2) There is no hint anywhere in Scripture that this "egg" was supernaturally 'cleansed' of any taint involved in her humanity.
a) There is a biblical necessity that this egg not be linked to Adam's sin.
b) There are three conceptions that disavow this egg's linkage to Adamic sin.
i. The immaculate conception -- which is a old heresy that does not address the issue at all in any fundamental way.
ii. The denial of Mary's contribution of the necessary egg...there was simply a creation of a human embryo by total divine provision -- which seems to be a rather new heresy that effectively denies Jesus' identity as the seed of any man, whether Abraham or David or any other.
iii. The theory of the transmission of Adamic sin through the male aspect of the contribution that generates conception -- a theory that has no inherent flaws to discredit it and that allows the Scriptures to be taken according to the normal meaning of language.
b. The direct implication of bearing is that she was going to go through all of the normal processes of carrying the child to term and then enduring the birth pangs that would push Him from the womb into the dark of night.
1) There is no indication anywhere that the birthing process was going to be "easy".
2) There is no reason to think that Mary was going to be spared anything of the process.
c. The direct implication of the naming is that the Son was to fulfill His identity as it was conferred upon Him by divine instruction.

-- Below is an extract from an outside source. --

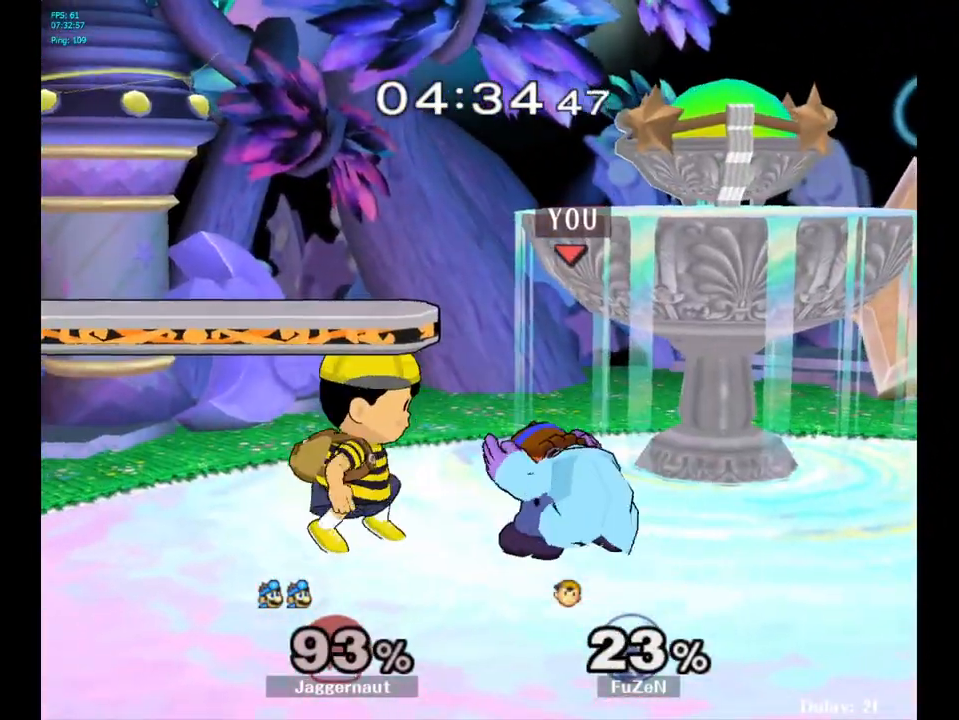
{"buttons": [], "left_stick": "center", "right_stick": "center", "events": [[50, "A", "down"], [133, "left_stick", "center"], [150, "A", "up"]]}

1) As "John" identified the focal characteristic of God, "Jesus" was to identify the focal activity of God.
2) The outworking of the name proved to be a doctrine of the exclusivity of the divine action -- so that salvation is wholly of God as He worked through human instrumentality.
C. The conclusion we must draw...
1. The essential meaning of grace is that God confers a new identity.
2. The essence of the new identity is that the recipient of grace has become a mediatorial agent of God.
a. This is a far cry from the typically understood identity as a recipient of blessedness.
1) The typically understood identity is "all about me".
2) God never intended that His Kingdom-building process should have ever been turned from its "all about others" focus to an "all about me" focus.
b. This means that grace has not really been effective unless the objective of grace grasps the fact that he/she has become a mediatorial agent for the communication of blessedness from God to others.